ただしこの時点ではそんなに正確には出来ないので、

 その後はカッティングプロッターを使って実際にカットし、現物に貼ってはデータを修正してを繰り返します。

 データの修正を20回くらい繰り返して一つのマスキングシートを作り、今度はそのデータを反転して逆側に合わせます。ちなみに左右で微妙に形が違ったので逆側も修正を行いました。

ツルについてはアールが緩いのでこちらは普通のマスキングテープで対応しようと思います。

マスキング用のシートが出来たので、次のサンドブラスト処理の準備を行います。ネジがM1.4とかなり小さいので、サンドブラストが当たらないよう汎用のネジを取り付けておきます。

フレームの中央(恐らくレンズを挟み込んで固定する為のネジ)は元々赤く塗られてしまっているので、こちらも挿した状態でサンドブラスト処理を行い、本塗りの時も一緒に行おうと思います。

それでは作業進行しましたらまた紹介をさせて頂きますね。どうぞもう少々お待ちくださいませ!

メガネフレーム塗装承ってます

 先日到着しておりましたnoegoなるメーカーの眼鏡フレームです。この度のご依頼、誠に有難う御座います!

 ご依頼内容は少々複雑で、

・フロントの赤い部分と茶色の箇所をアイアンマンのレッドに

・オレンジ色の部分をアイアンマンのゴールドに

といった配色で承っております。

 現状は傷や剥がれなどはありませんが、オーナー様的に「剥がれないように」と言う事で、下地処理はサンドブラストから行う予定です。塗り分けはかなり手間が掛かりそうなので、二度に分けて行おうと考えています。

尚、今回ご指定頂いたアイアンマンの色についてですが、

こちらは以前甥っ子にプレゼントする為に買った物なので現在手元には無く、ただアイアンマンレッドについてはいつものキャンディーレッドで問題は無いかと思います。以前塗装したサンプルの画像がありますのでそちらも紹介しますね。

こちらは3種類のキャンディーレッドを使って塗装していますが、多分どれがどれだかの区別は判らないと思いますので(私も判りません・・・)、今回のアイアンマンレッドについてはこちらのいつも通りのレッドを採用しようと思います。

ゴールドについては、先ほどのフィギュアの画像は加工修正してあるので余り参考にはならず、あそこまで色は濃くないと考えております。
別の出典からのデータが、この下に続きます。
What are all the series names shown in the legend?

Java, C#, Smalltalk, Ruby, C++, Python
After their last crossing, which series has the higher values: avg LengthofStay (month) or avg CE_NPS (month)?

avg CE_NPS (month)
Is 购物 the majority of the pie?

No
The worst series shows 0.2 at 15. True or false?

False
既にそれらしい参考画像を選んでオーナー様にご確認頂いておりますが、機会があれば本物のフィギュアも入手してみようと思います(ただこちらも色にバラつきがあるので、実際に店頭に行って買おうと思います)。

それでは作業進行しましたらまた紹介をさせて頂きますね。改めましてこの度のご依頼、誠に有難う御座います!

チタンメガネフレーム塗装 完成

 大変お待たせしました!チタン製のメガネフレームフロント部の塗装、本日完成となります。

最初の状態も紹介しますね。

元々はグレーの艶消しに塗装がしてあって、

見本として一緒にお預かりしたこちらのタミヤカラーの「オリーブドラブ」(Ⅱ)を参考にとご依頼を頂きました。
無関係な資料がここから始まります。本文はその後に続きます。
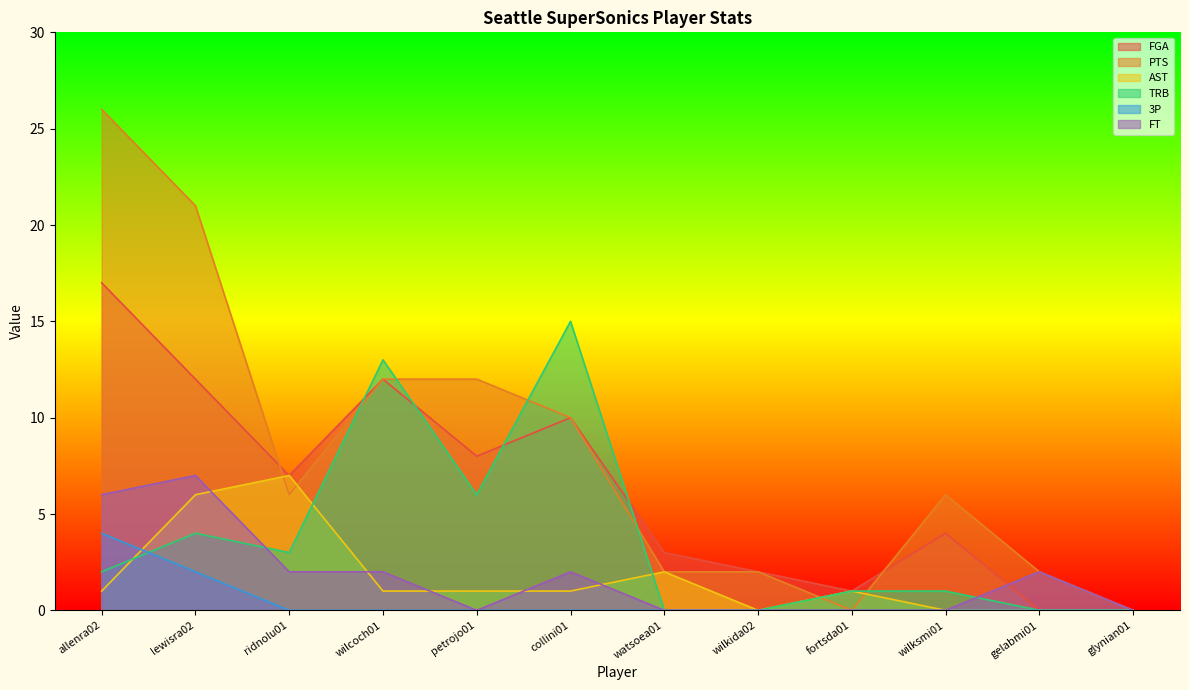

How many interior local peaks does the AST series have?

3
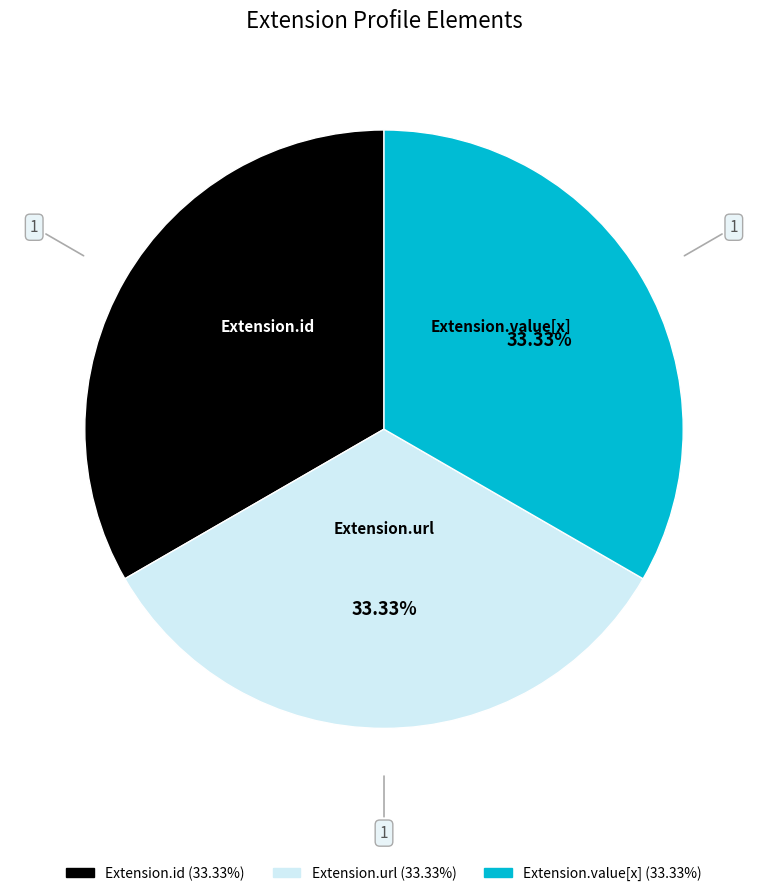

Is there any slice that represents more than half of the pie?

No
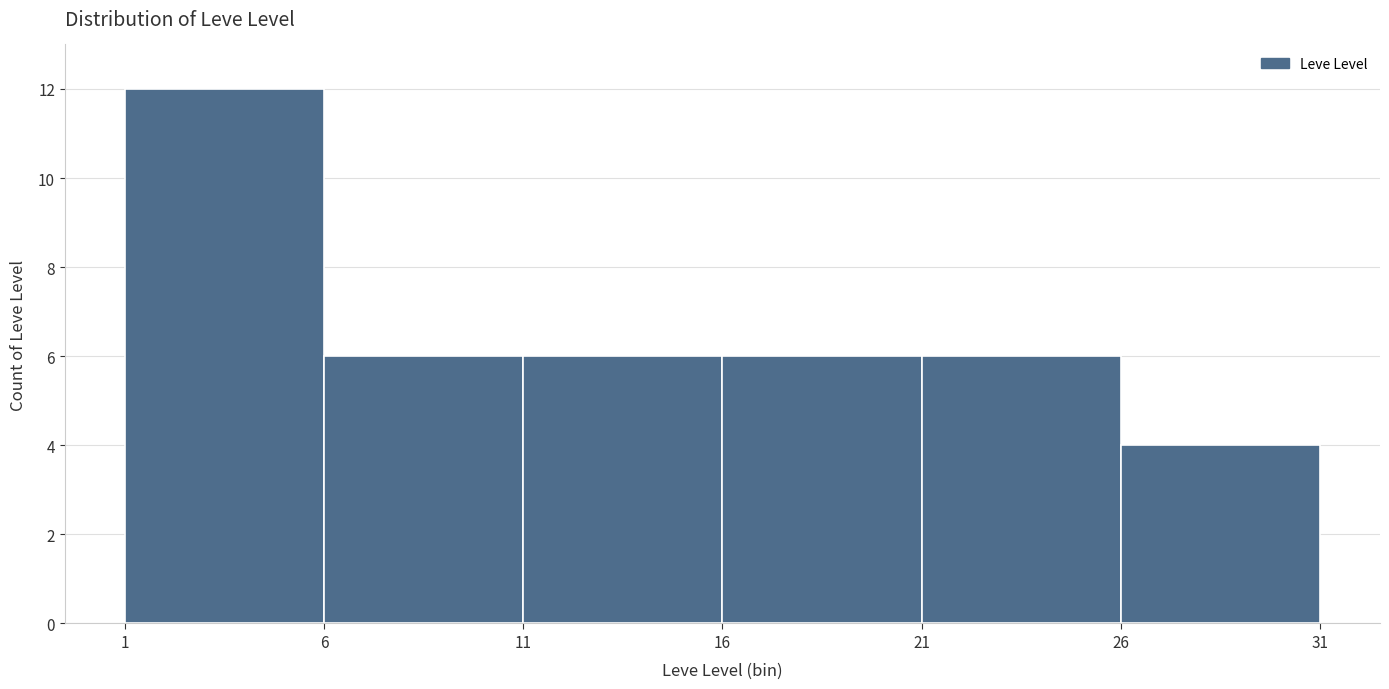

How tall is the bar that spans 26 to 31 on the x-axis? The values are not printed on the chart, so give them approximately, as read against the axis.

4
下に敷いているのがタミヤのオリーブドラブ(Ⅱ)で、こうやって見比べると色の違いが判ると思います。

 そして再び完成後の画像です。

 下が白だとコントラストが効いて黒っぽく見えますが、後程判り易いように撮影していますので色味についてはそちらをご参考下さいませ。

 レンズの取り付けはナイロール(ナイロン糸)なので、穴や溝などを塗料で埋めない様その辺りの膜厚は控えめにしています。また旧塗膜はサンドブラストで除去しています。
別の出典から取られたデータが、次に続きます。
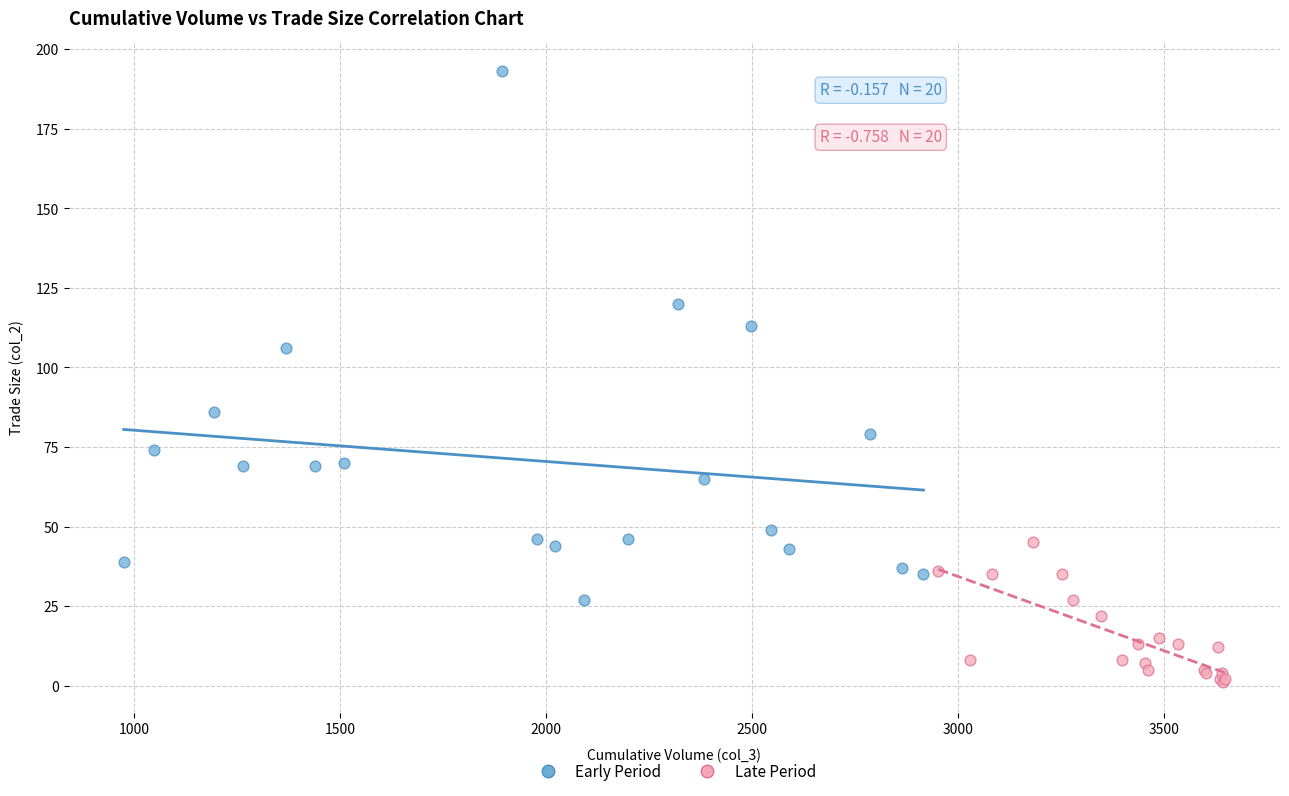

Which series reaches the minimum Y coordinate?

Late Period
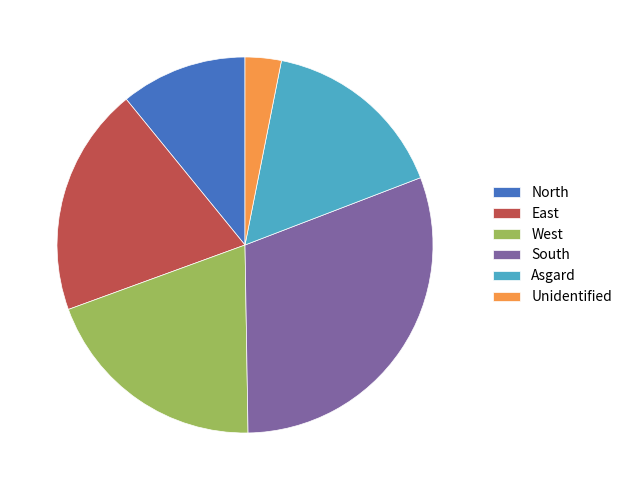

What is the smallest slice in the pie chart?

Unidentified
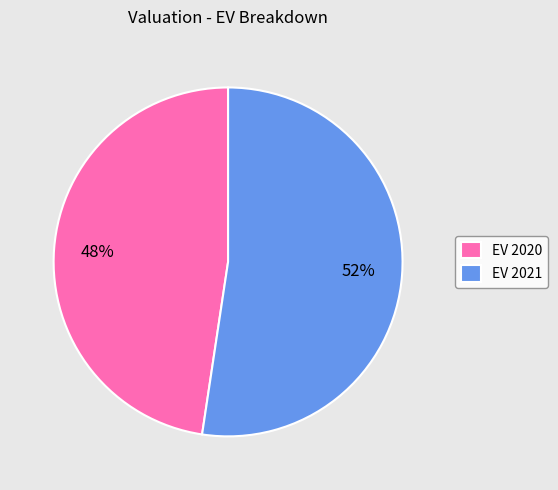

Count the number of slices in the pie.

2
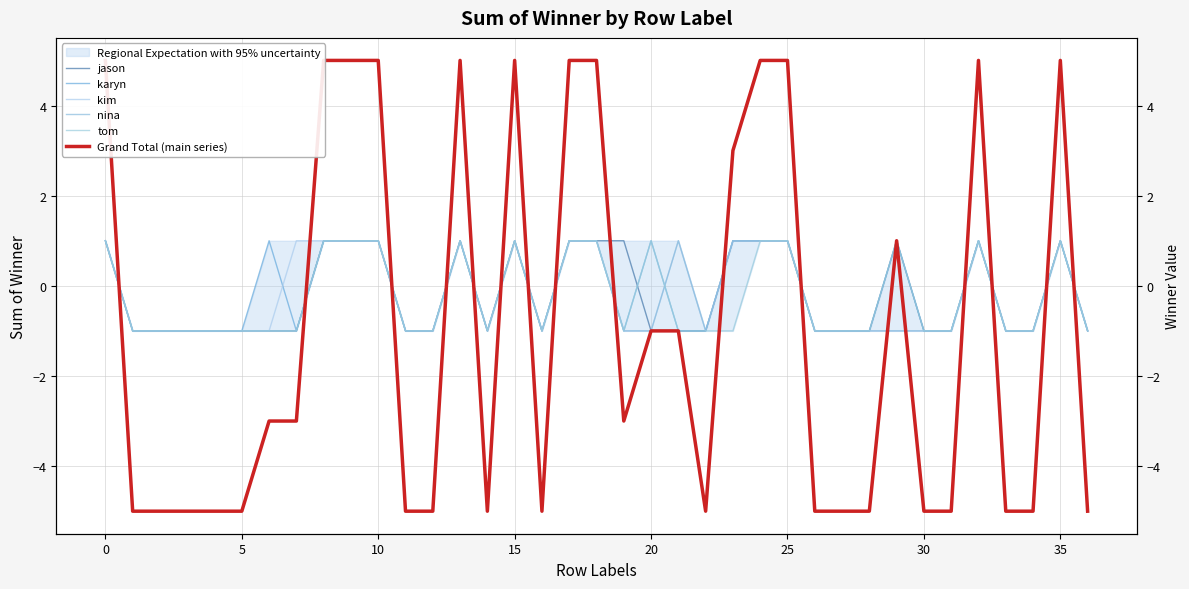

Is it true that nina equals 1 at 18?

True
 最初に作ったタミヤカラーの色板は、途中の色確認の時に汚してしまったので、新たにもう一枚作成しました。

改めて説明しますと、下に敷いているのがタミヤカラーで、奥にある半分になった色見本(のミニカー)が同じタミヤカラーです。仕様は1コートで、いわゆるラッカー塗装です。

そして手前にある色見本のミニカーとメガネが同じ色で、それぞれ同じ仕様の2コートの艶消しウレタンクリアー仕様です。

こうやって見比べてみるとメガネの色と奥にある色見本(タミヤカラー)が同じ色に見えますが、これは見る角度や環境・条件によって色が違って見えるフリップフロップ性による物です。実際は手前の色見本とメガネが同じ色となります。

先日「比色」について社外記に記事を書いたのですが、その後同じスタンドックスユーザーの方から貴重な情報を頂いたり、またその後スタンドックスのデモマンの方とも色々話をしました。

デモマンの方が言うにはやはり艶消しの色合わせは相当難しく、一時期AMGなどでも出たのでその時は対応に追われたらしいのですが、今は殆ど車体で使われる事が無くなったからか本腰は入れていないようでした(そういった話題や要望も無いようです)。また先日紹介したアクワイヤー(多角型分光測色機)では艶消しには対応していないとの回答も頂きまして、期待していただけにちょっと残念です(わざわざメーカーにも確認して頂けたようで、ただ実際に使っている方からのアドバイスもいただいていますので引き続き検討はしています)。

尚、今回は同じ色(ベースコート)で艶ありクリアーを塗った仕様も作っていますので、後日そちらも出来上がり次第検証して紹介したいと思います。

それでは日程完成のお知らせメールを差し上げますね。改めましてこの度のご依頼、誠に有難う御座いました!